Nguyen Gia Tri (1908-1993) : La laque vietnamienne sublimée par l'or et la lumière

Publié le 21 juin 2026 à 16:46

Nguyen Gia Tri (1908-1993) : La laque vietnamienne sublimée par l'or et la lumière

Après avoir admiré les délicates peintures sur soie de Mai Thu et les jardins colorés de Le Pho, il nous faut aborder un médium fascinant, complexe et typiquement asiatique : la laque (ou sơn mài).

Si l'École des Beaux-Arts de l'Indochine, fondée en 1925 à Hanoï par le Français Victor Tardieu, a formé d'immenses peintres, elle a aussi révolutionné l'art de la laque. L'artisan de cette révolution s'appelle Nguyen Gia Tri.

De l'artisanat traditionnel aux Beaux-Arts

Avant les années 1930, la laque au Vietnam était principalement utilisée à des fins décoratives ou religieuses (sur des plateaux, des boîtes, des statues de temples). Elle se limitait souvent à quelques couleurs : le noir, le rouge, et parfois un peu d'or.

Nguyen Gia Tri va bouleverser cette tradition. Il élève la laque au rang de "Beaux-Arts". Il multiplie les couches (parfois plus de trente !), intègre de nouvelles nuances (notamment des ocres et des bruns profonds), et utilise des incrustations précieuses comme la feuille d'or, la feuille d'argent, et surtout, la coquille d'œuf écrasée pour créer des blancs éclatants.

Ses œuvres, souvent composées de plusieurs panneaux (des paravents), mettent en scène des jeunes femmes élégantes en áo dài (la tunique traditionnelle) se promenant dans des jardins luxuriants, baignés d'une lumière dorée et mystérieuse.

Une cote vertigineuse, mais des œuvres très rares

Contrairement à ses amis partis en France, Nguyen Gia Tri est resté au Vietnam. Ses œuvres majeures sont d'ailleurs considérées comme des trésors nationaux par le gouvernement vietnamien et ne peuvent théoriquement plus quitter le pays.

Cependant, avant 1945, de nombreux colons, fonctionnaires ou militaires français ont acheté ses œuvres et les ont rapportées en métropole. Aujourd'hui, lorsqu'un véritable paravent de Nguyen Gia Tri refait surface dans une vente aux enchères parisienne, c'est l'émeute ! En 2026, un beau panneau de l'artiste se négocie facilement entre 300 000 et plus d'un million d'euros.

Le conseil du chineur : Apprenez à reconnaître la belle laque indochinoise

Les œuvres originales de Nguyen Gia Tri sont rarissimes, mais l'engouement qu'il a suscité a fait naître de nombreux ateliers de laque au Vietnam (notamment l'école de Thu Dau Mot).

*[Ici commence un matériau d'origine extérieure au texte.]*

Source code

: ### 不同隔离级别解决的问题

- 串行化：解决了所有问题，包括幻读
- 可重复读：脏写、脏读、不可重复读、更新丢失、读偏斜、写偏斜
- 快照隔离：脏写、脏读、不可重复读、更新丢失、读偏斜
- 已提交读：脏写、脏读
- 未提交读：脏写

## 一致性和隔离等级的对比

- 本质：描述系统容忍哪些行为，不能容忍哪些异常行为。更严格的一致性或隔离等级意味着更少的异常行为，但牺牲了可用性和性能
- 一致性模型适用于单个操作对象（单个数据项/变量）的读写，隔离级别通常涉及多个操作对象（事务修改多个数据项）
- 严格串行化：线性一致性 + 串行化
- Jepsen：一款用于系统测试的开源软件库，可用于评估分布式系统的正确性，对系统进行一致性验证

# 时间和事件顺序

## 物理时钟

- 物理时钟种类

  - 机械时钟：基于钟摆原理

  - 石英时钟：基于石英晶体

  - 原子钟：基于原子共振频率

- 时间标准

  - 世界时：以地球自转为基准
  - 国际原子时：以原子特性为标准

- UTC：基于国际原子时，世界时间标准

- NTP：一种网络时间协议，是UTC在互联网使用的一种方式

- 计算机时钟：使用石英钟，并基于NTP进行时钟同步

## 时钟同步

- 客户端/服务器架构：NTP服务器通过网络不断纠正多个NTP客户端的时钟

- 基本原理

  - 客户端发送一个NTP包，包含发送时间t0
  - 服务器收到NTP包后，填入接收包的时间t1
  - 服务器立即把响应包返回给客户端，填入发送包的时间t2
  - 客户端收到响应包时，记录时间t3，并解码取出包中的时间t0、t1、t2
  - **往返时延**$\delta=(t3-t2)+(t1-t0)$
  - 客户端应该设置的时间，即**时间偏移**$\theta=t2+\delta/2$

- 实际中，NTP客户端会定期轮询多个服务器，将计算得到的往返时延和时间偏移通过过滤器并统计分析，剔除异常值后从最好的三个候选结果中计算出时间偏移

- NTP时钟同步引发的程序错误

Des milliers de petits panneaux laqués ont été rapportés en France entre 1930 et 1950.

L'astuce de pro pour chiner la laque :

  • Fuyez le plastique : Touchez le panneau. La véritable laque est lourde (elle est sur une base de bois), froide au premier abord mais se réchauffe vite sous la main, et présente une profondeur incomparable.
  • Cherchez la coquille d'œuf : Regardez les parties blanches (les vêtements, les nuages, les animaux). Si vous distinguez un minuscule réseau de craquelures comme une mosaïque, c'est de la véritable coquille d'œuf de canard ou de poule incrustée, typique de la belle époque de l'Indochine !
  • La signature : Regardez toujours en bas dans les coins (souvent en rouge ou en or). Même si ce n'est pas Gia Tri, de nombreux autres laqueurs cotés (comme Pham Hau ou Nguyen Khang) sont extrêmement recherchés aujourd'hui.